Les macronistes deviennent « progressistes » pour les élections européennes

[Christophe Petit Tesson/EPA/EFE]

Emmanuel Macron veut bouleverser l’écosystème politique européen. Il espère forger une nouvelle alliance progressiste à la fin de l’année pour les élections européennes de 2019.

Le président europhile français cherche à mettre en place une campagne pan-européenne de progressistes pour faire face à la déferlante de nationalistes anti-immigration.

« L’idée c’est qu’il puisse y avoir une forme de coalition pour l’élection qui rassemble les progressistes sur une plateforme commune qui peut aller au-delà des appartenances politiques bien structurées qu’on connaît », explique une source à l’Élysée, citée par Reuters.

« On est dans un moment européen grave où il faut savoir se recomposer parce que le camp nationaliste lui ne va pas hésiter à se recomposer, il ne faut donc pas rester prisonnier des étiquettes politiques », ajoute cette source.

La campagne pour les élections de mai 2019 ne débutera vraiment que début 2019, et la plateforme commune devrait être mise en place « vers décembre-janvier ».

Manfred Weber a officialisé le mercredi 5 septembre sa candidature pour être tête de liste du Parti populaire européen dans la perspective de remplacer Jean- Claude Juncker à la présidence de la Commission européenne.

Weber en passe d’annoncer sa candidature à la Commission

Il a reçu la bénédiction d’Angela Merkel et des principales délégations allemandes. Manfred Weber, qui dirige le groupe PPE au Parlement européen, devrait bientôt confirmer sa candidature à la présidence de la Commission européenne.

 

 

Pendant ce temps, Emmanuel Macron reste actif dans la recherche de potentiels alliés dans toute l’Europe pour une campagne mêlant différents partis traditionnels, comme il l’a fait lors de sa campagne pour les élections présidentielles françaises en 2017.

Selon l’Élysée, la priorité des électeurs n’est pas d’avoir un candidat à la tête de ce nouveau mouvement politique.
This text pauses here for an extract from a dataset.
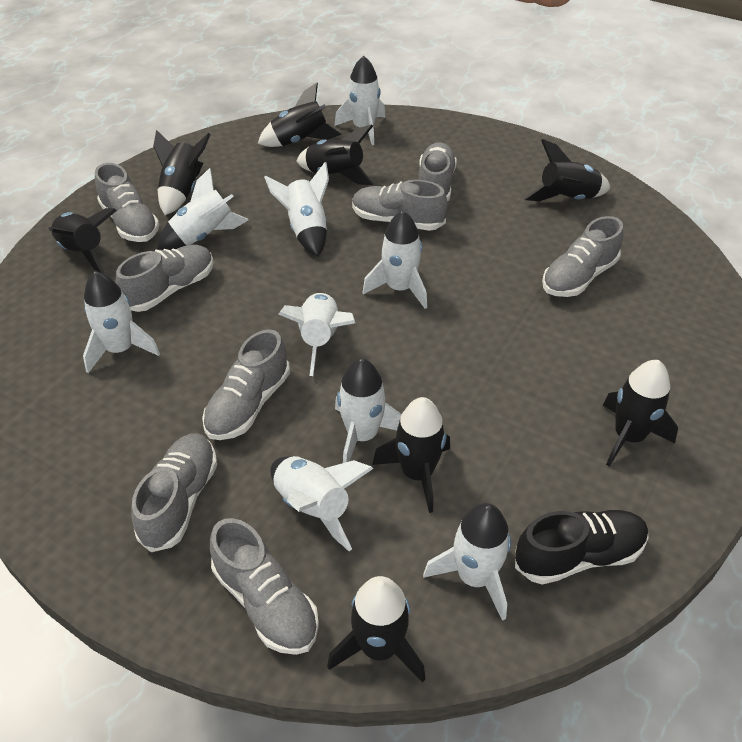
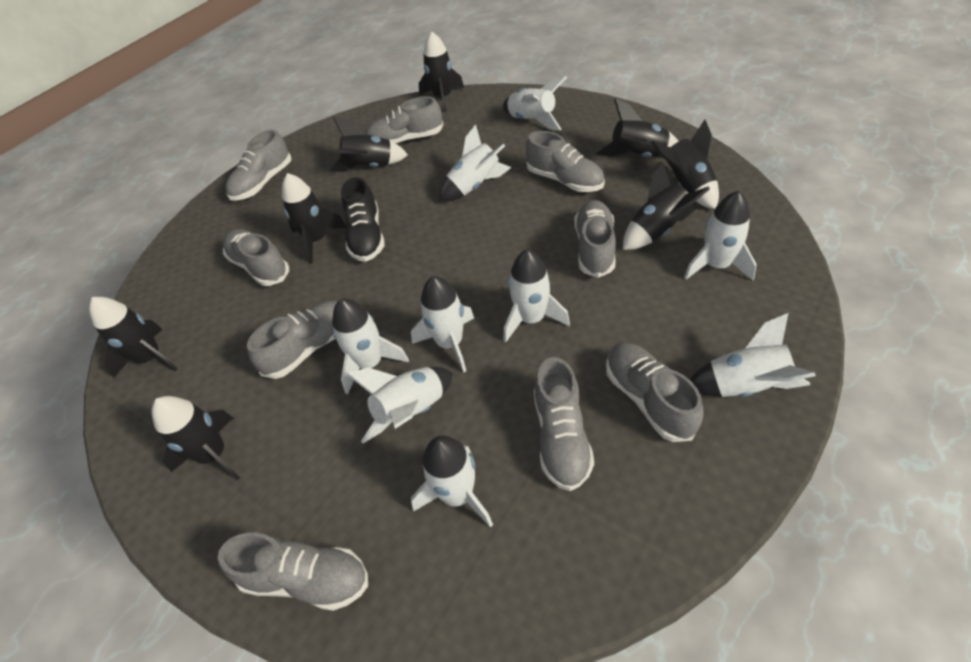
grey shoe: 8 -> 9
« Ce n’est pas tellement la question des Spitzenkandidaten qui est importante parce ce que ce n’est pas ça que les électeurs veulent voir en priorité. Ce qu’ils veulent voir c’est quel est le programme sur cinq ou six grand thèmes que les gens qui se présentent à eux veulent faire pour l’Europe, et avec qui ils sont capables de le faire, c’est là-dessus qu’on va travailler », assure-t- on dans l’entourage du président.

Bande à part

Emmanuel Macron n’a pas décidé de rejoindre une des familles politiques existantes ni essayé de créer son propre groupe. Le système de Spitzenkandidaten est donc un jeu auquel il ne peut pas participer.

Ce processus a été utilisé pour la première fois lors des élections de 2014, lorsque Jean-Claude Juncker a été nommé président de la Commission européenne.

Le traité de Lisbonne stipule que le Conseil européen, qui vote à la majorité qualifiée, nomme un président de la Commission tout en prenant en compte les résultats des élections du Parlement européen, puis propose son candidat au Parlement pour approbation.

Le traité ne fait aucune référence au système de Spitzenkandidaten. Il a été utilisé pour la première fois en 2014 suite à un accord tacite entre les dirigeants européens. À l’époque, la chancelière allemande Angela Merkel avait exprimé des doutes.

Le terme « progressiste » choisi par Emmanuel Macron est déjà utilisé par le groupe des socialistes et démocrates (S&D) au Parlement européen, dont le compte Twitter officiel s’intitule @TheProgressives.

Christophe Castaner, porte-parole du gouvernement français a récemment déclaré lors d’un événement à Bruxelles que le système de Spitzenkandidaten était « une anomalie démocratique ».

Le président français semble vouloir reproduire son expérience française à l’échelle européenne : rompre le moule politique et créer une force dominante dans laquelle des politiques du centre gauche et du centre droit sont aux commandes. Une stratégie qui en France a affaibli la droite et la gauche traditionnelles.

Macronistes de tous pays, unissez-vous !

Certaines nouvelles forces politiques d’autres pays européens se sont déclarées proche du mouvement « En Marche ! » d’Emmanuel Macron.

Pendant que ce dernier essaye de changer les règles du jeu en ralliant des forces pro-européennes, les forces anti-européennes s’organisent aussi de leur côté. Un affrontement entre les macronistes et les défenseurs du système de Spitzenkandidaten risque de jouer en faveur des forces anti-système, anti-UE et anti-immigrant.